While not a federal change, Minnesota has signed into law a tax credit for the rent or sale of farmland and other farm assets to beginning farmers. Currently, less than 5% of Minnesota farmers are under the age of 35. This credit was enacted as an effort to decrease the high barriers of entry into farming and support the next generation of farmers. The credit is for 5% of the sale price of the farm asset (including land), up to $32,000, 10% of the rental income in the first three years, up to $7,000 per year, and 15% of the share rent during the first three years, up to $10,000 per year. The beginning farmer cannot be related to you and must have entered into farming within the past ten years.

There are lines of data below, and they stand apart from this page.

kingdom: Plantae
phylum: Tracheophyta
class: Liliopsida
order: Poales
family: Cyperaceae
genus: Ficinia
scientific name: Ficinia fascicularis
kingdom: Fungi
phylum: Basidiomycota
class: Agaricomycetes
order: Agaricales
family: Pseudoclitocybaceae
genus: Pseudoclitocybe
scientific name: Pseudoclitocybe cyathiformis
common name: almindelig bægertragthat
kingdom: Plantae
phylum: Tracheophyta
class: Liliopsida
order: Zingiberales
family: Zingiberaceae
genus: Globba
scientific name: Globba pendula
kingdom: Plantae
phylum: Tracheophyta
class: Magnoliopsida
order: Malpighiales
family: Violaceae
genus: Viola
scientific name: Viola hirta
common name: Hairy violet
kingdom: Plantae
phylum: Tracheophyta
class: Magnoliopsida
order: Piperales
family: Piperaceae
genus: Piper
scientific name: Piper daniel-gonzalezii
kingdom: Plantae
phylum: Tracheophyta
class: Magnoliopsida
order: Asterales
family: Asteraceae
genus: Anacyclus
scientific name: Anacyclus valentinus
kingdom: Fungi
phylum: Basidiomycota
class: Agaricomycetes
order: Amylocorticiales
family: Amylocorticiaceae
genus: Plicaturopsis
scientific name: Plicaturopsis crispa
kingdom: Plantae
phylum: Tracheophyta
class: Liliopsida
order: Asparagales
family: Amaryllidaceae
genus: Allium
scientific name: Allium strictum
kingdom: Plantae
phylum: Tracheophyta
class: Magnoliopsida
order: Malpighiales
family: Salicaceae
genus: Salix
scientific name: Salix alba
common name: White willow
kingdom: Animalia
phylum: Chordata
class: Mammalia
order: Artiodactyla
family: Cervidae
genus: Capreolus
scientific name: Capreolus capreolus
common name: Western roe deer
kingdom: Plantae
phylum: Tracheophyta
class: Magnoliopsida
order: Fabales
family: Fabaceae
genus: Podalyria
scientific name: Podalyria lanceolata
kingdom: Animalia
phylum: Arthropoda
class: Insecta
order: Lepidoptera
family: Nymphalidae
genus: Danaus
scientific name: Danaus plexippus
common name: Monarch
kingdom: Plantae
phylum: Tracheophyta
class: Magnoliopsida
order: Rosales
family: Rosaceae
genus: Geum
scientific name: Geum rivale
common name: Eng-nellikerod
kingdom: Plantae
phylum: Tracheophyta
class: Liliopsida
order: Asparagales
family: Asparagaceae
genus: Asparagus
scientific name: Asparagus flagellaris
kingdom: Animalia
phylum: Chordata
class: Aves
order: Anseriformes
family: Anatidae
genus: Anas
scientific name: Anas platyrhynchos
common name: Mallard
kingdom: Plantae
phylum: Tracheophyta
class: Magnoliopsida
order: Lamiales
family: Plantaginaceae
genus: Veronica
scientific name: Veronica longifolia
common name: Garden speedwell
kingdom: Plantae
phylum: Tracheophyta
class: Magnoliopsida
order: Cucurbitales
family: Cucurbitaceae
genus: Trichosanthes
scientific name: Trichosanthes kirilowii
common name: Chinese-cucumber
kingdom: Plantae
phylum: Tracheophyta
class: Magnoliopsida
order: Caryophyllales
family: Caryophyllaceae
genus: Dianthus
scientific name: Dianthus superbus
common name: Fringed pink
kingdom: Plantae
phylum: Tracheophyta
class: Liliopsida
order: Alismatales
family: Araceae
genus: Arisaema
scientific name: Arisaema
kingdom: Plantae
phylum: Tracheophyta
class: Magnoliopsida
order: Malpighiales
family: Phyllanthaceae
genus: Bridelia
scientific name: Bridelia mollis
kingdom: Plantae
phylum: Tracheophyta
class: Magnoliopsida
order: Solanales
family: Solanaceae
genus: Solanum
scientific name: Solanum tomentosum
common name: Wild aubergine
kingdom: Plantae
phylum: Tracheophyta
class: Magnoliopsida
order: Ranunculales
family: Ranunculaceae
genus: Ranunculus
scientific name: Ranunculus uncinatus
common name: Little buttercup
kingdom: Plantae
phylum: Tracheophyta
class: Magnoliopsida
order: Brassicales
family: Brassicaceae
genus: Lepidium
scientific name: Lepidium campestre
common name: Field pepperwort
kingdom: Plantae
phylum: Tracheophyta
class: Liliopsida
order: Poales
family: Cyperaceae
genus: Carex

The beginning farmer must file the appropriate paperwork with the Rural Finance Authority to be eligible and take a class. This is not a permanent credit, so take advantage of it while you can.
On your current 2017 return, consider deferring income to 2018 and accelerating expenses in 2017. There will still be seven tax brackets next year, but they have been adjusted downwards by about 3% each. The culmination of all the changes above plus the lower tax rates will likely lower your overall tax bill.
These are just a glimpse of the numerous tax law changes. Overall, I believe that many farmers will see a real tax cut and will keep more of their hard earned money at the end of the day. To understand how these changes may apply to your specific situation, consult with your CPA.